EXERCISE REQUIREMENTS
Convert the lines below into a JSON list of strings, one string per line, with blank lines omitted. Exclude the pictures from the output.

GIVEN ENTRIES
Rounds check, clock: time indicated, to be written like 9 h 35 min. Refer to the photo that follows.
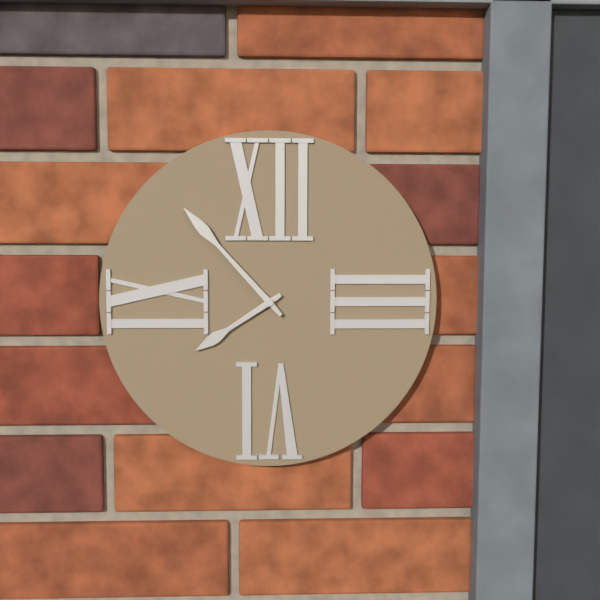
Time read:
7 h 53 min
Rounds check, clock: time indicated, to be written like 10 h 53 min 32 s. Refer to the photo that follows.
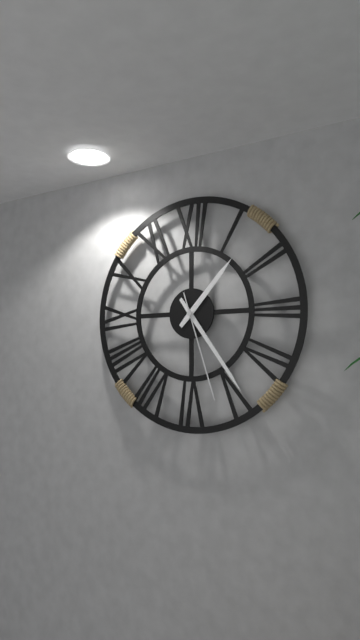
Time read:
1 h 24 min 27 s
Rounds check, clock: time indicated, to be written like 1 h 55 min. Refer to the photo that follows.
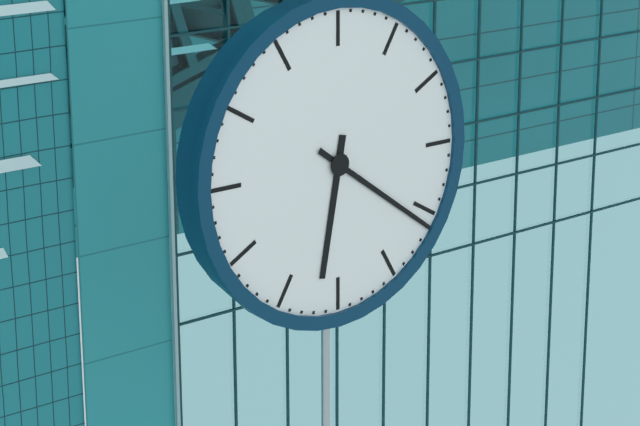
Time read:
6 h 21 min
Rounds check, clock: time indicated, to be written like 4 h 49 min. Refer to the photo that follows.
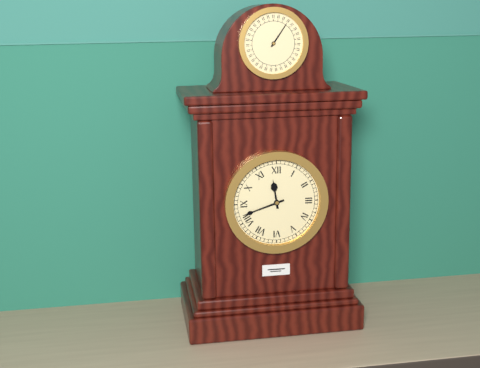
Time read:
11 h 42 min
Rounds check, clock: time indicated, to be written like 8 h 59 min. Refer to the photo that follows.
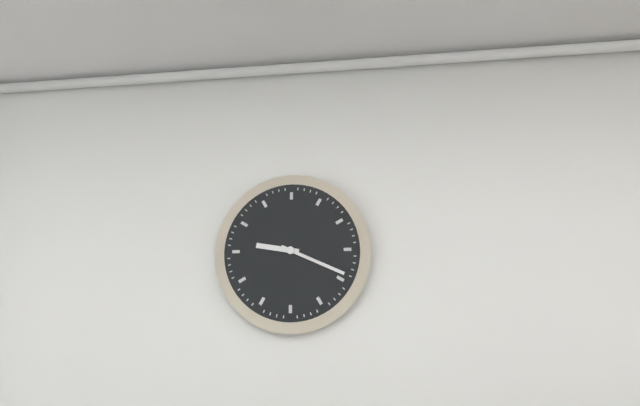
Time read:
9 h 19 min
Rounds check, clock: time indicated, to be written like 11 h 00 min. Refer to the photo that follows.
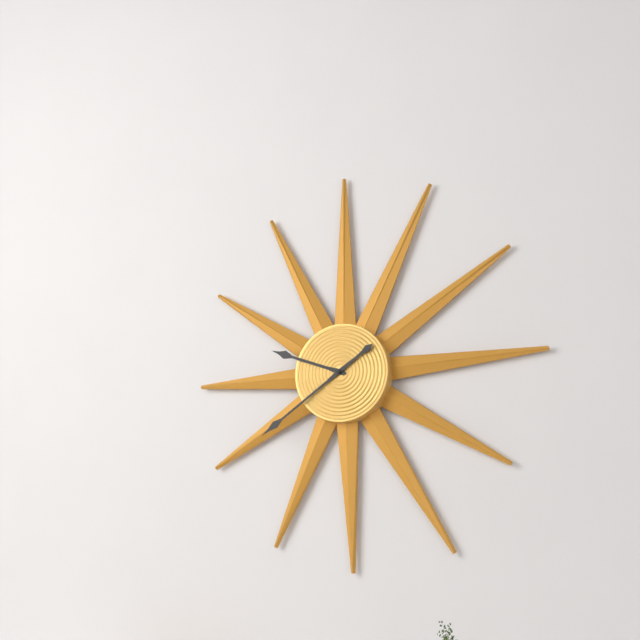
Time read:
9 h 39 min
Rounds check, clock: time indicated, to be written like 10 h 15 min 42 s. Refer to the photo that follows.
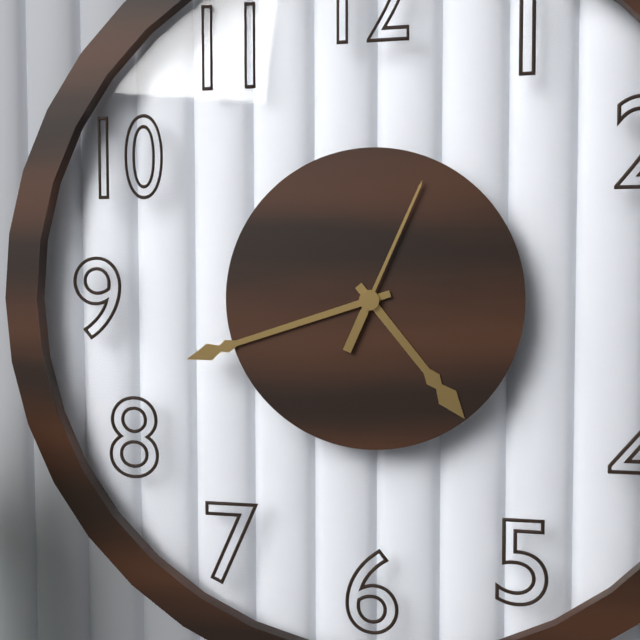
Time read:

CORRECT RESPONSE
[
  "Rounds check, clock: time indicated, to be written like 9 h 35 min. Refer to the photo that follows.",
  "Time read:",
  "7 h 53 min",
  "Rounds check, clock: time indicated, to be written like 10 h 53 min 32 s. Refer to the photo that follows.",
  "Time read:",
  "1 h 24 min 27 s",
  "Rounds check, clock: time indicated, to be written like 1 h 55 min. Refer to the photo that follows.",
  "Time read:",
  "6 h 21 min",
  "Rounds check, clock: time indicated, to be written like 4 h 49 min. Refer to the photo that follows.",
  "Time read:",
  "11 h 42 min",
  "Rounds check, clock: time indicated, to be written like 8 h 59 min. Refer to the photo that follows.",
  "Time read:",
  "9 h 19 min",
  "Rounds check, clock: time indicated, to be written like 11 h 00 min. Refer to the photo that follows.",
  "Time read:",
  "9 h 39 min",
  "Rounds check, clock: time indicated, to be written like 10 h 15 min 42 s. Refer to the photo that follows.",
  "Time read:"
]